Author: Hannah Harrington
Publication Date: August 28, 2012
Rating: 4 Stars
Everyone knows that Chelsea Knot can't keep a secret."Hate is...it's too easy," he says. His face is calm, calmer than it has any right to be, his eyes not wavering from mine, like he's so completely sure of what he's saying. "Love. Love takes courage."
Until now. Because the last secret she shared turned her into a social outcast—and nearly got someone killed.
Now Chelsea has taken a vow of silence—to learn to keep her mouth shut, and to stop hurting anyone else. And if she thinks keeping secrets is hard, not speaking up when she's ignored, ridiculed and even attacked is worse.

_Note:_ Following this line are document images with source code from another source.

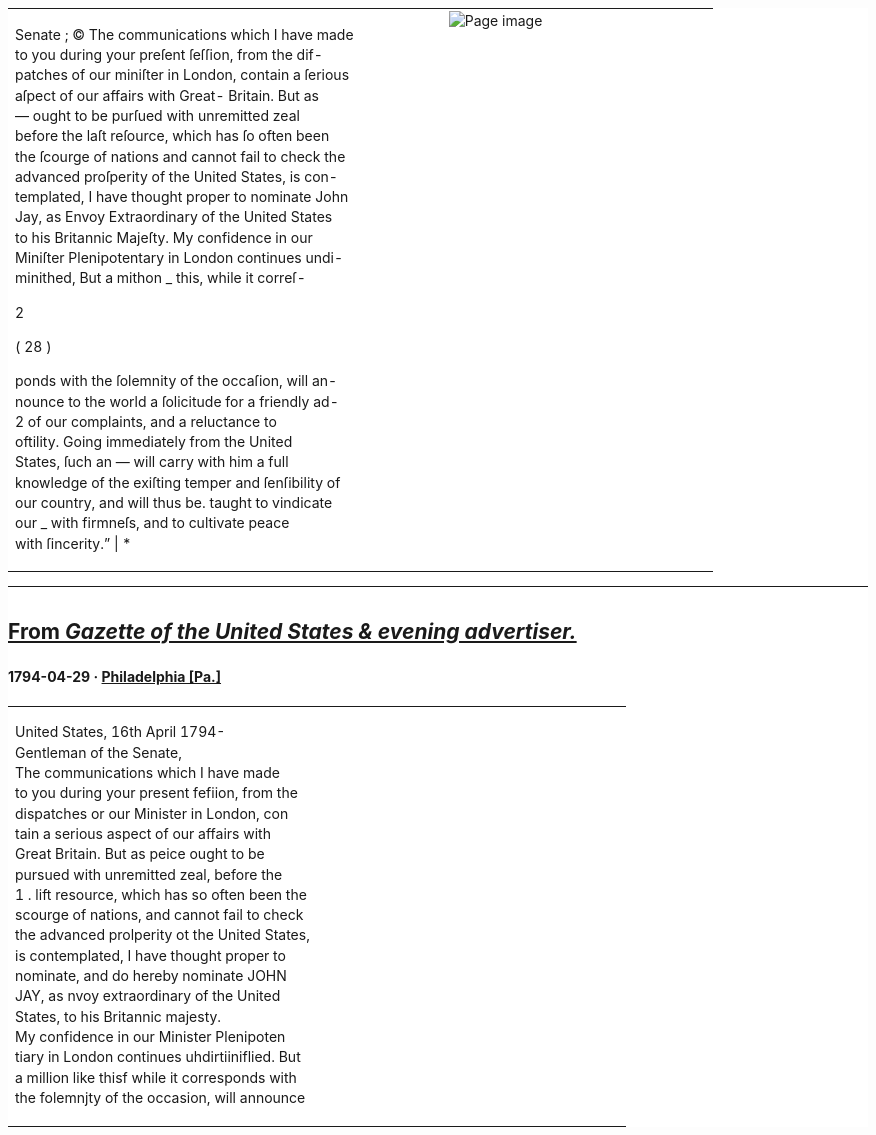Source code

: <table style="width: 100%;"><tr><td style="width: 50%">

  
Senate ; © The communications which I have made  
to you during your preſent ſeſſion, from the dif-  
patches of our miniſter in London, contain a ſerious  
aſpect of our affairs with Great- Britain. But as  
— ought to be purſued with unremitted zeal  
before the laſt reſource, which has ſo often been  
the ſcourge of nations and cannot fail to check the  
advanced proſperity of the United States, is con-  
templated, I have thought proper to nominate John  
Jay, as Envoy Extraordinary of the United States  
to his Britannic Majeſty. My confidence in our  
Miniſter Plenipotentary in London continues undi-  
minithed, But a mithon _ this, while it correſ-  
  
2  
  
( 28 )  
  
ponds with the ſolemnity of the occaſion, will an-  
nounce to the world a ſolicitude for a friendly ad-  
2 of our complaints, and a reluctance to  
oftility. Going immediately from the United  
States, ſuch an — will carry with him a full  
knowledge of the exiſting temper and ſenſibility of  
our country, and will thus be. taught to vindicate  
our _ with firmneſs, and to cultivate peace  
with ſincerity.” | *
</td><td style="width: 50%; max-height: 75%; margin: auto; display: block;">
<img alt="Page image" src="https://iiif.archive.org/image/iiif/2/bim_eighteenth-century_an-address-from-william-_smith-william-ll-d-_1794%2Fbim_eighteenth-century_an-address-from-william-_smith-william-ll-d-_1794_jp2.zip%2Fbim_eighteenth-century_an-address-from-william-_smith-william-ll-d-_1794_jp2%2Fbim_eighteenth-century_an-address-from-william-_smith-william-ll-d-_1794_0026.jp2/pct:10.709025878392595,59.21179883945842,68.08331580054703,25.338491295938105/!600,600/0/default.jpg"/>
</td>
</tr></table>

---

## [From _Gazette of the United States & evening advertiser._](https://www.loc.gov/resource/sn83025878/1794-04-29/ed-1/?sp=2)

#### 1794-04-29 &middot; [Philadelphia [Pa.]](http://dbpedia.org/resource/Philadelphia)

<table style="width: 100%;"><tr><td style="width: 50%">

  
United States, 16th April 1794-  
Gentleman of the Senate,  
The communications which I have made  
to you during your present fefiion, from the  
dispatches or our Minister in London, con­  
tain a serious aspect of our affairs with  
Great Britain. But as peice ought to be  
pursued with unremitted zeal, before the  
1 . lift resource, which has so often been the  
scourge of nations, and cannot fail to check  
the advanced prolperity ot the United States,  
is contemplated, I have thought proper to  
nominate, and do hereby nominate JOHN  
JAY, as nvoy extraordinary of the United  
States, to his Britannic majesty.  
My confidence in our Minister Plenipoten­  
tiary in London continues uhdirtiiniflied. But  
a million like thisf while it corresponds with  
the folemnjty of the occasion, will announce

But there's strength in silence, and in the new friends who are, shockingly, coming her way—people she never noticed before; a boy she might even fall for. If only her new friends can forgive what she's done. If only she can forgive herself.
As cheesy as it sounds, in context it was actually very emotionally heartrending.
I can't argue that Speechless is amazing or spectacular, but I can argue that it is one of the more trustworthy books out there. It will take you on a girl's journey to becoming a better person (since the book itself has a fair amount of cheese, I decided to insert a lot into my review as well), but even better, it will make you believe that it's possible for a person to change.
The book begins with a stereotypical mean girl, someone who goes to parties, gets drunk, laughs at people as they're insulted. She's not the instigator, but the follower. Her best friend dictates what she wears, who she hangs out with, what she does. Basically, she doesn't have control of her life. And you don't like her at all. I didn't. I especially didn't like her best friend. I wanted to punch the lights out of her, especially as the story progressed.
But then something big happens. Something that I won't ruin for you guys, since it surprised me a bit. It's actually something that I could see happening in a high school. Anyway, it happens, and Chelsea (the MC), is wracked with guilt over it because of how she actually endangered someone's life. So she takes a vow of silence.
Harrington spins the silence aspect remarkably well and realistically, starting from Chelsea's difficulties with getting through to her teachers that she's serious about the vow, and the fact that she has to stand and be insulted because she can't speak for herself. It's so painful to read because of her helplessness and the terrible way that people treat her, but you know that that's what would happen if someone had committed a mistake like hers.
The interesting thing about the debacle is that it goes both sides. Chelsea's hated by the popular people because she ratted out the criminals, but she's also hated by the other side because she caused the problem. So she's stuck, and she has nowhere to go.
But then, like the summary promises, she meets people she probably would have overlooked or been contemptuous of otherwise, and she discovers they're much more forgiving, even after what she's done. It actually reminded me a bit of Sarah Dessen's work, particularly The Truth About Forever, especially the part with the diner and how she meets this motley group of people through it.
Sam is adorable. Actually, he's a bit too adorable to be real. Why aren't there boys like him at my school? Dorky but cute ones who can quote movies and books? Jeez. I wouldn't be itching to go to college if there were guys like him still in existence. Despite the impossibility of this dorky but adorable species of male, he seemed wholly real in the book, and despite Chelsea's misgivings about him and his dislike of her, both of them come around in a way that's completely believable.
Another book this reminds me of is Before I Fall by Lauren Oliver, in that it's also told from the point of a "bitch," and though you find it hard to like the MC, she redeems herself in the beginning. These kinds of books are always a gamble, since there's a very high chance that readers will still hate the MC regardless. However, Harrington and Oliver do a wonderful job with this. Though Chelsea becomes a better person through her experience, she still retains that snippy, bitchy aspect of herself.
I liked the multiple facets that Harrington gave to her characters, even Kristen (though I still don't like her and I would've liked her to be punched in the face, and this part could have been developed more), and I loved Asha, though she might dance the line of stereotypical. But kudos to Harrington for putting her in such an important position in the book, considering many authors' circumvention of non-white characters. In addition, I awwhed at the end with Noah and Andy, because how could you not? I think Speechless is a good example of the underlying tensions in high school, maybe even the world, and I think Chelsea's journey to self-discovery (cheeeese) is one that most people would enjoy reading.